*Check your understanding:*
(1) In the thread about collars for Great Pyrenees pups, why does thaiblue12 use nylon collars with a snap-together plastic buckle? Answer in one to three sentences.
(2) According to the final post in the thread about collars for Great Pyrenees pups, for what purposes do the dogs wear collars? List every one.

*Given text:*
▬▬▬▬▬▬
# Sturdy Collars for Pyr Pups



## DenMacII (Aug 16, 2008)

We have two Great Pyrenees pups coming up on 8 months old. So far they have chewed off the other's collars every time we've tried to keep collars on them.

What type of collar do you recommend that they won't be able to chew off the other?


----------



## Goatress (Feb 4, 2011)

www.cobancollars.com


----------



## thaiblue12 (Feb 14, 2007)

I am not a fan of sturdy collars on dog who are outside 24/7. Nor do I want to be stabbed by my own dog  

I buy the nylon ones with a snap together buckle thing. Twice with one dog and once on the other they have gotten caught or hung up, the plastic breaks and frees the dog, I also have them wear it a bit looser. They have tried to go over the fence at coyotes who are along the property line and have gotten caught on the T-post or cattle panel. 

The main reason they wear them is for rabies tag, microchip tag and so in case they ever get off the property people know they are owned.
▬▬▬▬▬▬
*Data for review:*
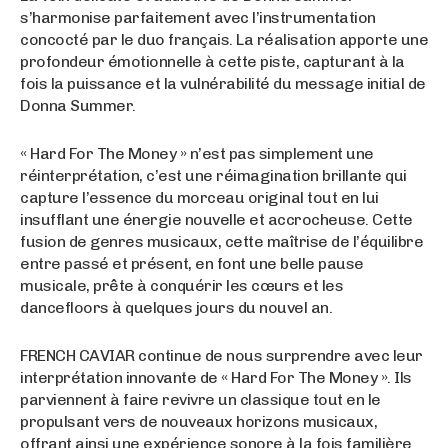
s’harmonise parfaitement avec l’instrumentation
concocté par le duo français. La réalisation apporte une
profondeur émotionnelle à cette piste, capturant à la
fois la puissance et la vulnérabilité du message initial de
Donna Summer.
« Hard For The Money » n’est pas simplement une
réinterprétation, c’est une réimagination brillante qui
capture l’essence du morceau original tout en lui
insufflant une énergie nouvelle et accrocheuse. Cette
fusion de genres musicaux, cette maîtrise de l’équilibre
entre passé et présent, en font une belle pause
musicale, prête à conquérir les cœurs et les
dancefloors à quelques jours du nouvel an.
FRENCH CAVIAR continue de nous surprendre avec leur
interprétation innovante de « Hard For The Money ». Ils
parviennent à faire revivre un classique tout en le
propulsant vers de nouveaux horizons musicaux,
offrant ainsi une expérience sonore à la fois familière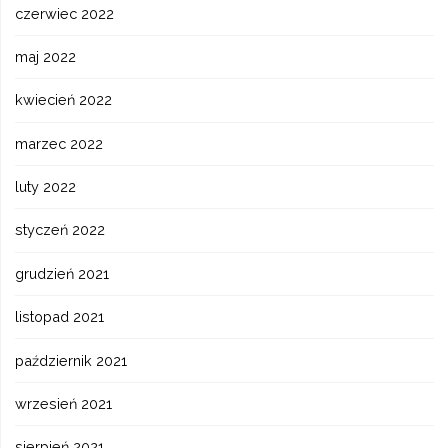
czerwiec 2022
maj 2022
kwiecień 2022
marzec 2022
luty 2022
styczeń 2022
grudzień 2021
listopad 2021
październik 2021
wrzesień 2021
sierpień 2021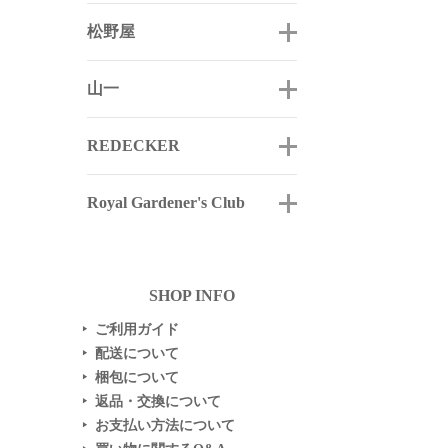
松野屋
山一
REDECKER
Royal Gardener's Club
SHOP INFO
ご利用ガイド
▶
配送について
▶
梱包について
▶
返品・交換について
▶
お支払い方法について
▶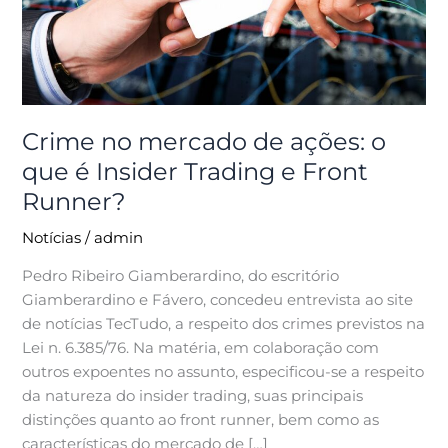
o
que
é
Insider
Trading
e
Crime no mercado de ações: o
Front
que é Insider Trading e Front
Runner?
Runner?
Notícias
/
admin
Pedro Ribeiro Giamberardino, do escritório
Giamberardino e Fávero, concedeu entrevista ao site
de notícias TecTudo, a respeito dos crimes previstos na
Lei n. 6.385/76. Na matéria, em colaboração com
outros expoentes no assunto, especificou-se a respeito
da natureza do insider trading, suas principais
distinções quanto ao front runner, bem como as
características do mercado de […]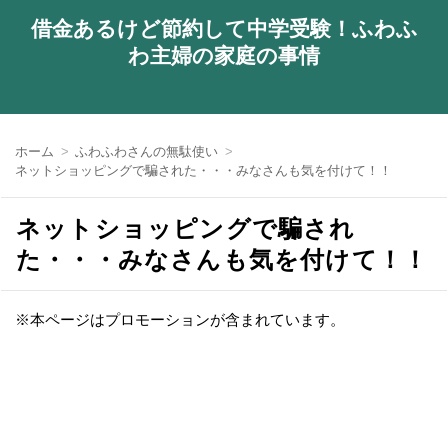
借金あるけど節約して中学受験！ふわふ
わ主婦の家庭の事情
ホーム
ふわふわさんの無駄使い
ネットショッピングで騙された・・・みなさんも気を付けて！！
ネットショッピングで騙され
た・・・みなさんも気を付けて！！
※本ページはプロモーションが含まれています。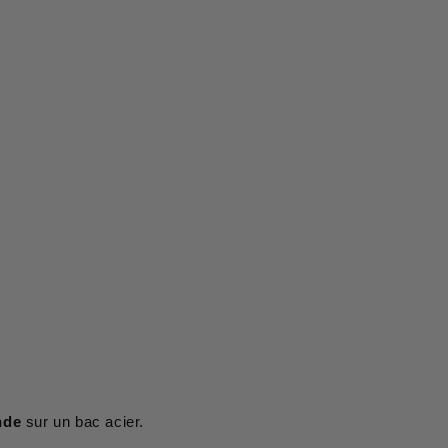
nde
sur un bac acier.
▬▬▬▬▬▬
*Solved problems:*
(1) When the dogs have gotten caught or hung up, such as on a T-post or cattle panel while trying to go over the fence at coyotes, the plastic buckle breaks and frees the dog. Thaiblue12 is also not a fan of sturdy collars on dogs that are outside 24/7.

(2)
- To carry a rabies tag
- To carry a microchip tag
- To let people know the dogs are owned if they ever get off the property